LG Electronics recently admitted that their new line of Smart TVs have been collecting information about viewing habits of consumers, and seemingly without viewers’ knowledge. The Smart TVs have allegedly been collecting viewer data to customize the advertisements seen by the viewer.

The monitoring confession from LG comes at a very inopportune time for the company, as the public seems to be interested in their own privacy now more than ever following the NSA leaks by Edward Snowden, the revelation of the wireless wiretaps, and Verizon’s selling phone records to the government earlier this year.

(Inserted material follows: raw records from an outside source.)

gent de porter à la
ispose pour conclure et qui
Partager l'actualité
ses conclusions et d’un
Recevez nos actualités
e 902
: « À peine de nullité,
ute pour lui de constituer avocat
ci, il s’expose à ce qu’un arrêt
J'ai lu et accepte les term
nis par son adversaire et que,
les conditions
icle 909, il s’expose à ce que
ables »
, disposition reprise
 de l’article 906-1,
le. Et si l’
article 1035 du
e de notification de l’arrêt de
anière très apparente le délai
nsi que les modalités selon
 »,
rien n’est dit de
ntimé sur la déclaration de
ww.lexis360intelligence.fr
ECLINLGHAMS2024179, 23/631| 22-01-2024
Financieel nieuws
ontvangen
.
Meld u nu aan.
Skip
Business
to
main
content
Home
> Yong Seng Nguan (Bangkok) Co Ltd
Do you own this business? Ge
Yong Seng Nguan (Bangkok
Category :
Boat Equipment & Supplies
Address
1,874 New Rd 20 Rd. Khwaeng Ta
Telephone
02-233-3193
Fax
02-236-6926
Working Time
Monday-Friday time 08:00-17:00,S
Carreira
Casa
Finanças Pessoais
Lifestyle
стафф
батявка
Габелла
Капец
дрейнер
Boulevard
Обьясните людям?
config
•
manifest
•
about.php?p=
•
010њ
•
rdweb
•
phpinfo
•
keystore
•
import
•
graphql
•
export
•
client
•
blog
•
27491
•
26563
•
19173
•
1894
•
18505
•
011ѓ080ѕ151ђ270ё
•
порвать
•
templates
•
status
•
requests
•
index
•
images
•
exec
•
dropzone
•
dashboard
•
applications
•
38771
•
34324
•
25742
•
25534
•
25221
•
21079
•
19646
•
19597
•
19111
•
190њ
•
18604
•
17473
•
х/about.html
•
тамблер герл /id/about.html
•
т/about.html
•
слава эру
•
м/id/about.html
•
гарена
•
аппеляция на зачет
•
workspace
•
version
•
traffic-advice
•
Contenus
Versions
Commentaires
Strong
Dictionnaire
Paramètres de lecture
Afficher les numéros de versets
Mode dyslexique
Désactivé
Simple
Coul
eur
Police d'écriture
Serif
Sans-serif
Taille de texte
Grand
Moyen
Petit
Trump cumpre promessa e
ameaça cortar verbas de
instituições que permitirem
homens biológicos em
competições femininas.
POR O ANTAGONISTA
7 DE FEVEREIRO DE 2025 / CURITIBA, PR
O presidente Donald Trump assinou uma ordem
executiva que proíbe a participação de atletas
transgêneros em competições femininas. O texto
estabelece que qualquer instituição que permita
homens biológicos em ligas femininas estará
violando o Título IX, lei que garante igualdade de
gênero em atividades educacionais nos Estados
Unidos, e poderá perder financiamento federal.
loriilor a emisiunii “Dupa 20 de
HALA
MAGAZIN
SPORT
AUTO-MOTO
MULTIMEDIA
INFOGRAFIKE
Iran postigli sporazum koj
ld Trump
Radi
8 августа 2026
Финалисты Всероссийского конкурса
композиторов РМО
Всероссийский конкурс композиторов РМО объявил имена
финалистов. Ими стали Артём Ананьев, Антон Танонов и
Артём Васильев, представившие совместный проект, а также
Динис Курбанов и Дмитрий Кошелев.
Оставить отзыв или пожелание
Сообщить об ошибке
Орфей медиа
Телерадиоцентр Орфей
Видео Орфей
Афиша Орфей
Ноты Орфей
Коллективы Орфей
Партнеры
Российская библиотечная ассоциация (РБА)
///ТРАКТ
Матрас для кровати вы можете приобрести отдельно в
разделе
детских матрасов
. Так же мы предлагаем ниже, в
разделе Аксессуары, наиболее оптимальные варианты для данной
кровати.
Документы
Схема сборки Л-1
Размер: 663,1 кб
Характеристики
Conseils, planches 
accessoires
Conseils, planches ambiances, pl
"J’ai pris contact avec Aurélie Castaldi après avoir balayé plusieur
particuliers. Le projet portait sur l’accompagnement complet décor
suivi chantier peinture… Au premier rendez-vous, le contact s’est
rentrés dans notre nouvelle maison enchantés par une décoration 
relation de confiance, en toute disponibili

Jason Huntley, a blogger and IT consultant, randomly discovered the monitoring after he ran a traffic analysis on his LG SMart TV at home. Upon the analysis, it was revealed to Huntley that data collected on his viewing behavior from his LG SMart TV was being sent through his internet router to the LG servers, and despite having enabled privacy settings on the TV, data on his viewing habits continued to be sent to the LG servers.

Furthermore, Hutley determined that when a USB drive was connected to the LG SMart TV, file names contained on the drive were also sent to LG servers, which was reported by Digital Trends.

LG has since issued an apology to its consumers, and claims that any data collected from Smart TV viewers is not retained. The company also promised to update the Smart TVs to allow viewers with the option to “disable” the data collection.